» WHAT IS REQUIRED: Please render the material below as a Markdown table with two columns, Row and Text line, giving each line of text its own numbered row and skipping blank lines. Leave the pictures out.

======== EXERCISE DATA ========

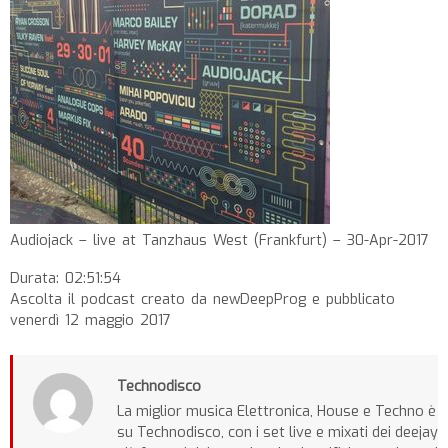
Audiojack – live at Tanzhaus West (Frankfurt) – 30-Apr-2017
Durata: 02:51:54
Ascolta il podcast creato da newDeepProg e pubblicato
venerdì 12 maggio 2017
Technodisco
La miglior musica Elettronica, House e Techno è
su Technodisco, con i set live e mixati dei deejay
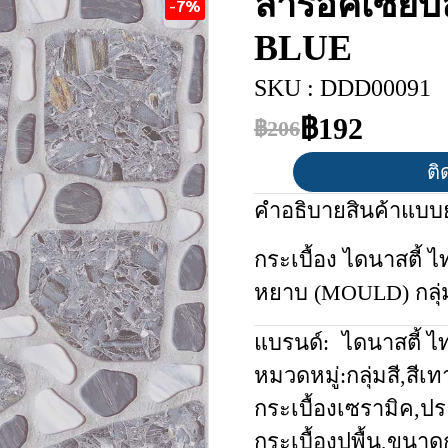
ลาร็อคเซีย
-7%
BLUE
SKU : DDD00091
฿192
฿206
ติ
คำอธิบายสินค้าแบบย
กระเบื้อง ไดนาสตี้ 
หยาบ (MOULD) กลุ่
แบรนด์:
ไดนาสตี้ ไ
หมวดหมู่:
กลุ่มสี
,
สีเท
กระเบื้องเซรามิค
,
ปร
กระเบื้องปูพื้น
,
ขนาดก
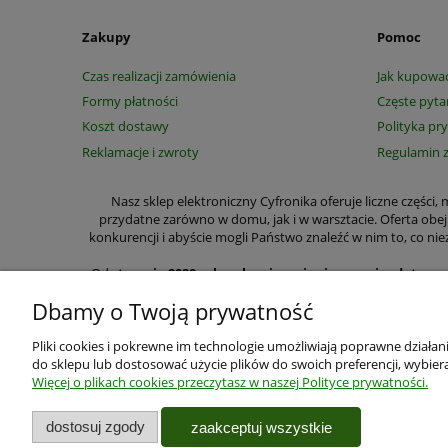
Zakupy
Pomoc
Czas realizacji zamówienia
Jak kupowa
Formy płatności
Częste pyta
Koszt dostawy
Polityka pr
Reklamacje i zwroty
Regulamin 
Nasz sklep elektroniczny Cyfronika oferuje liczne części
przydatne zarówno w domu, jak i w warsztacie. Oferta obe
konkurencji i abyście mogli Państwo znaleźć w nim to, co
Od
stycznia 2020 roku ulegają zmianie przepisy dotycz
wyraźnie zaznaczyć czy m
Dbamy o Twoją prywatność
W wyszczególnionych przez nas kategoriach na zakup cze
przełączniki, lutownice, zasilacze, przekaźniki, półprzew
Pliki cookies i pokrewne im technologie umożliwiają poprawne działa
Specjalizujemy się w sprzedaży wysyłkowej. Z myślą o Pa
do sklepu lub dostosować użycie plików do swoich preferencji, wybiera
zapoznania się z parametrami części i zestawów wystarczy si
Więcej o plikach cookies przeczytasz w naszej Polityce prywatności.
Użytkowanie sklepu oznacz
Twoje bezpieczeństwo jest dla nas najważniejsze, więc zgodn
dostosuj zgody
zaakceptuj wszystkie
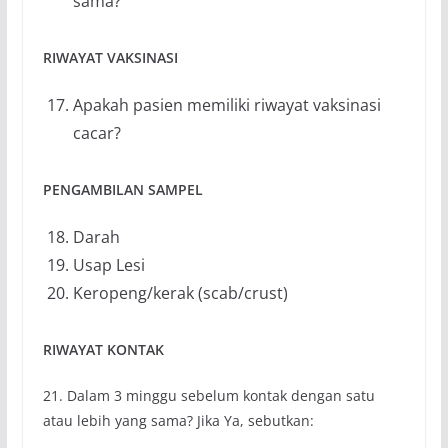
sama?
RIWAYAT VAKSINASI
Apakah pasien memiliki riwayat vaksinasi
cacar?
PENGAMBILAN SAMPEL
Darah
Usap Lesi
Keropeng/kerak (scab/crust)
RIWAYAT KONTAK
21. Dalam 3 minggu sebelum kontak dengan satu
atau lebih yang sama? Jika Ya, sebutkan:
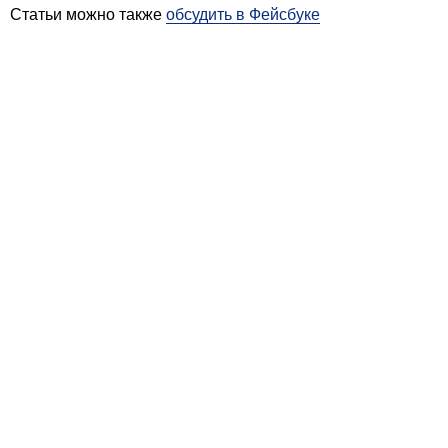
Статьи можно также
обсудить в Фейсбуке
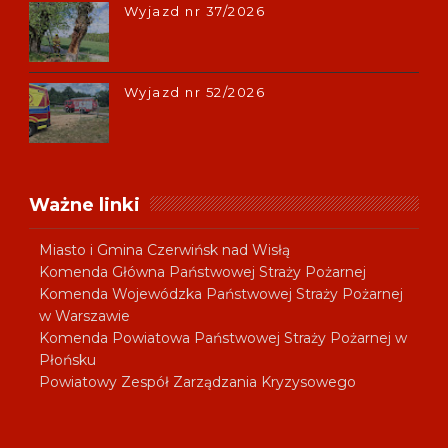
Wyjazd nr 37/2026
Wyjazd nr 52/2026
Ważne linki
Miasto i Gmina Czerwińsk nad Wisłą
Komenda Główna Państwowej Straży Pożarnej
Komenda Wojewódzka Państwowej Straży Pożarnej
w Warszawie
Komenda Powiatowa Państwowej Straży Pożarnej w
Płońsku
Powiatowy Zespół Zarządzania Kryzysowego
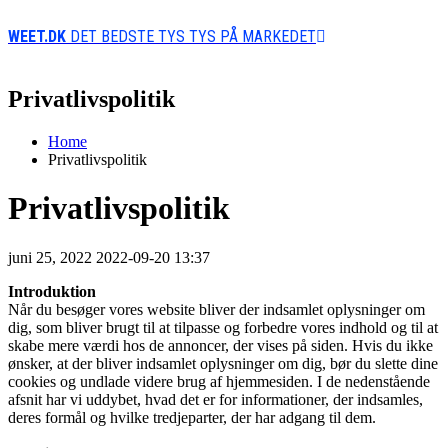
WEET.DK
DET BEDSTE TYS TYS PÅ MARKEDET
Privatlivspolitik
Home
Privatlivspolitik
Privatlivspolitik
juni 25, 2022
2022-09-20 13:37
Privatlivspolitik
Introduktion
Når du besøger vores website bliver der indsamlet oplysninger om
dig, som bliver brugt til at tilpasse og forbedre vores indhold og til at
skabe mere værdi hos de annoncer, der vises på siden. Hvis du ikke
ønsker, at der bliver indsamlet oplysninger om dig, bør du slette dine
cookies og undlade videre brug af hjemmesiden. I de nedenstående
afsnit har vi uddybet, hvad det er for informationer, der indsamles,
deres formål og hvilke tredjeparter, der har adgang til dem.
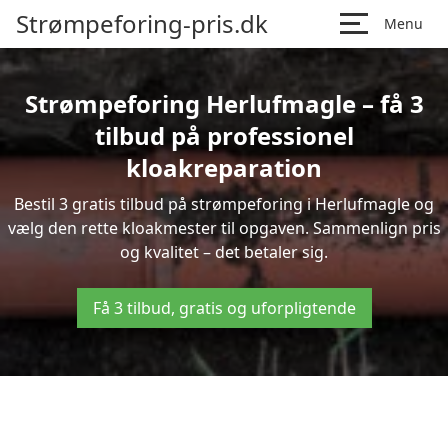
Strømpeforing-pris.dk
Menu
Strømpeforing Herlufmagle – få 3
tilbud på professionel
kloakreparation
Bestil 3 gratis tilbud på strømpeforing i Herlufmagle og
vælg den rette kloakmester til opgaven. Sammenlign pris
og kvalitet – det betaler sig.
Få 3 tilbud, gratis og uforpligtende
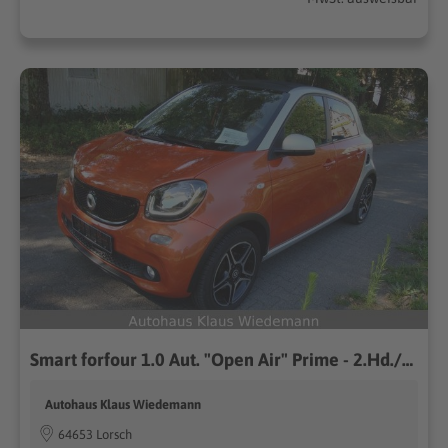
Smart forfour 1.0 Aut. "Open Air" Prime - 2.Hd./40 TKM
Autohaus Klaus Wiedemann
64653 Lorsch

========

» OUTPUT BELOW:
| Row | Text line |
|---|---|
| 1 | Audiojack – live at Tanzhaus West (Frankfurt) – 30-Apr-2017 |
| 2 | Durata: 02:51:54 |
| 3 | Ascolta il podcast creato da newDeepProg e pubblicato |
| 4 | venerdì 12 maggio 2017 |
| 5 | Technodisco |
| 6 | La miglior musica Elettronica, House e Techno è |
| 7 | su Technodisco, con i set live e mixati dei deejay |
| 8 | ลาร็อคเซีย |
| 9 | -7% |
| 10 | BLUE |
| 11 | SKU : DDD00091 |
| 12 | ฿192 |
| 13 | ฿206 |
| 14 | ติ |
| 15 | คำอธิบายสินค้าแบบย |
| 16 | กระเบื้อง ไดนาสตี้  |
| 17 | หยาบ (MOULD) กลุ่ |
| 18 | แบรนด์: |
| 19 | ไดนาสตี้ ไ |
| 20 | หมวดหมู่: |
| 21 | กลุ่มสี |
| 22 | , |
| 23 | สีเท |
| 24 | กระเบื้องเซรามิค |
| 25 | , |
| 26 | ปร |
| 27 | กระเบื้องปูพื้น |
| 28 | , |
| 29 | ขนาดก |
| 30 | Zakupy |
| 31 | Pomoc |
| 32 | Czas realizacji zamówienia |
| 33 | Jak kupowa |
| 34 | Formy płatności |
| 35 | Częste pyta |
| 36 | Koszt dostawy |
| 37 | Polityka pr |
| 38 | Reklamacje i zwroty |
| 39 | Regulamin  |
| 40 | Nasz sklep elektroniczny Cyfronika oferuje liczne części |
| 41 | przydatne zarówno w domu, jak i w warsztacie. Oferta obe |
| 42 | konkurencji i abyście mogli Państwo znaleźć w nim to, co |
| 43 | Od |
| 44 | stycznia 2020 roku ulegają zmianie przepisy dotycz |
| 45 | wyraźnie zaznaczyć czy m |
| 46 | Dbamy o Twoją prywatność |
| 47 | W wyszczególnionych przez nas kategoriach na zakup cze |
| 48 | przełączniki, lutownice, zasilacze, przekaźniki, półprzew |
| 49 | Pliki cookies i pokrewne im technologie umożliwiają poprawne działa |
| 50 | Specjalizujemy się w sprzedaży wysyłkowej. Z myślą o Pa |
| 51 | do sklepu lub dostosować użycie plików do swoich preferencji, wybiera |
| 52 | zapoznania się z parametrami części i zestawów wystarczy si |
| 53 | Więcej o plikach cookies przeczytasz w naszej Polityce prywatności. |
| 54 | Użytkowanie sklepu oznacz |
| 55 | Twoje bezpieczeństwo jest dla nas najważniejsze, więc zgodn |
| 56 | dostosuj zgody |
| 57 | zaakceptuj wszystkie |
| 58 | sama? |
| 59 | RIWAYAT VAKSINASI |
| 60 | Apakah pasien memiliki riwayat vaksinasi |
| 61 | cacar? |
| 62 | PENGAMBILAN SAMPEL |
| 63 | Darah |
| 64 | Usap Lesi |
| 65 | Keropeng/kerak (scab/crust) |
| 66 | RIWAYAT KONTAK |
| 67 | 21. Dalam 3 minggu sebelum kontak dengan satu |
| 68 | atau lebih yang sama? Jika Ya, sebutkan: |
| 69 | Статьи можно также |
| 70 | обсудить в Фейсбуке |
| 71 | Wyjazd nr 37/2026 |
| 72 | Wyjazd nr 52/2026 |
| 73 | Ważne linki |
| 74 | Miasto i Gmina Czerwińsk nad Wisłą |
| 75 | Komenda Główna Państwowej Straży Pożarnej |
| 76 | Komenda Wojewódzka Państwowej Straży Pożarnej |
| 77 | w Warszawie |
| 78 | Komenda Powiatowa Państwowej Straży Pożarnej w |
| 79 | Płońsku |
| 80 | Powiatowy Zespół Zarządzania Kryzysowego |
| 81 | WEET.DK |
| 82 | DET BEDSTE TYS TYS PÅ MARKEDET |
| 83 | Privatlivspolitik |
| 84 | Home |
| 85 | Privatlivspolitik |
| 86 | Privatlivspolitik |
| 87 | juni 25, 2022 |
| 88 | 2022-09-20 13:37 |
| 89 | Privatlivspolitik |
| 90 | Introduktion |
| 91 | Når du besøger vores website bliver der indsamlet oplysninger om |
| 92 | dig, som bliver brugt til at tilpasse og forbedre vores indhold og til at |
| 93 | skabe mere værdi hos de annoncer, der vises på siden. Hvis du ikke |
| 94 | ønsker, at der bliver indsamlet oplysninger om dig, bør du slette dine |
| 95 | cookies og undlade videre brug af hjemmesiden. I de nedenstående |
| 96 | afsnit har vi uddybet, hvad det er for informationer, der indsamles, |
| 97 | deres formål og hvilke tredjeparter, der har adgang til dem. |
| 98 | Strømpeforing-pris.dk |
| 99 | Menu |
| 100 | Strømpeforing Herlufmagle – få 3 |
| 101 | tilbud på professionel |
| 102 | kloakreparation |
| 103 | Bestil 3 gratis tilbud på strømpeforing i Herlufmagle og |
| 104 | vælg den rette kloakmester til opgaven. Sammenlign pris |
| 105 | og kvalitet – det betaler sig. |
| 106 | Få 3 tilbud, gratis og uforpligtende |
| 107 | Smart forfour 1.0 Aut. "Open Air" Prime - 2.Hd./40 TKM |
| 108 | Autohaus Klaus Wiedemann |
| 109 | 64653 Lorsch |